Hoyos-Munoz foi presa dois dias antes de sua morte, em 13 de julho, por supostamente esfaquear sua mãe e um parente.
Hoyos-Munoz foi deixado sozinho em sua cela e pouco tempo depois os policiais disseram que o encontraram inconsciente e sem respirar.
Ele foi tratado no hospital por exposição a gás lacrimogêneo antes de ser levado sob custódia.
Nas imagens divulgadas pelo LAPD, ele inicialmente estava calmo ao entrar nas instalações, mas ficou agitado quando foi colocado em sua cela.
Um porta-voz do LAPD disse que os policiais entraram na cela para algemar Hoyos-Munoz para sua própria segurança, e as imagens mostraram vários policiais sentados em cima dele e batendo nele enquanto ele lutava contra eles.
O porta-voz disse que três policiais sofreram ferimentos leves durante o confronto caótico.
O preso foi colocado de bruços quando tentou subir em um vaso sanitário, disse o porta-voz.
Imagens de dentro da cela mostraram Hoyos-Munoz parecendo imóvel enquanto estava sozinho na cela, mas as autoridades disseram que a polícia o examinou durante os 20 minutos seguintes e que ele estava “respirando e mostrando sinais de vida”.
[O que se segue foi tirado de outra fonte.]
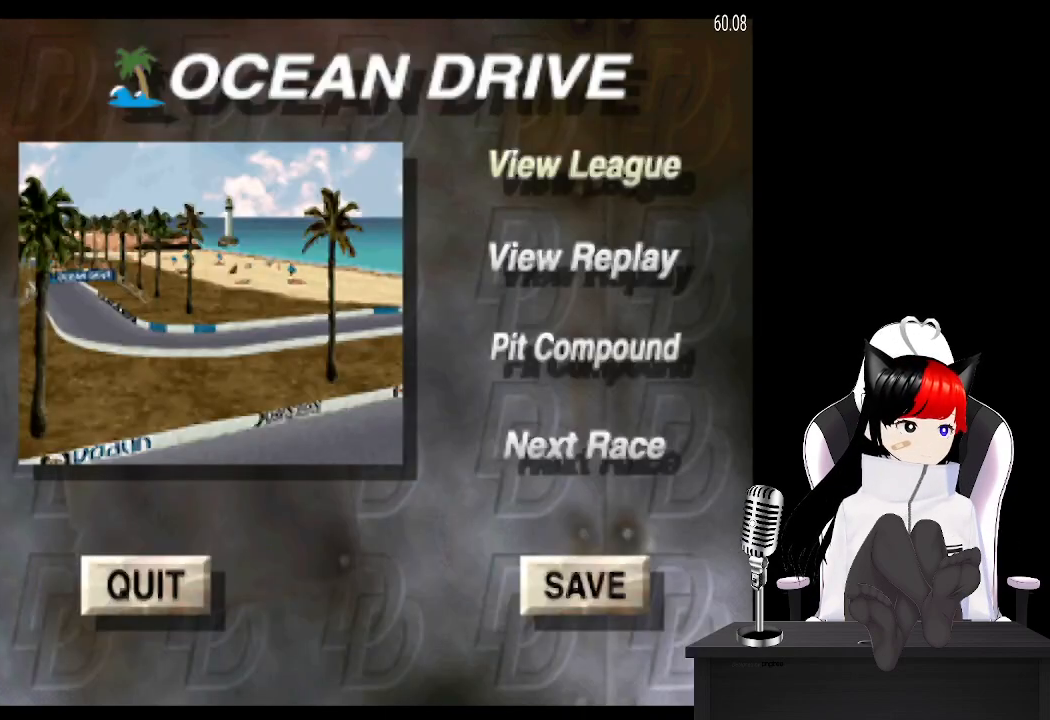
{"buttons": [], "left_stick": "center", "right_stick": "center", "events": [[117, "DPAD_DOWN", "down"], [217, "DPAD_DOWN", "up"], [367, "DPAD_DOWN", "down"], [433, "DPAD_DOWN", "up"]]}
Depois de algum tempo ele foi encontrado inconsciente. A causa e a forma de sua morte ainda não foram determinadas por um médico legista.
A prefeita de Los Angeles, Karen Bass, disse que em resposta estava emitindo uma ordem executiva para uma revisão independente das mortes relacionadas a policiais no LAPD, com foco especial em “indivíduos que possam estar passando por crises de saúde mental”.
No tiroteio policial contra Garcia, também revelado esta semana, o homem de 33 anos estaria agindo de forma irregular perto do viaduto da rodovia 10, em Los Angeles.
Os policiais foram enviados após relatos de que Garcia estava andando pela rua com um taco de beisebol e quebrando janelas de carros, disseram autoridades.
A polícia então confrontou Garcia enquanto ele caminhava no trânsito e não respondeu quando recebeu ordem de largar o bastão, disse um porta-voz.
Ele então se aproximou dos policiais e agarrou o bastão com as duas mãos, levando os policiais a atirar.
O Daily Mail entrou em contato com o LAPD para comentar.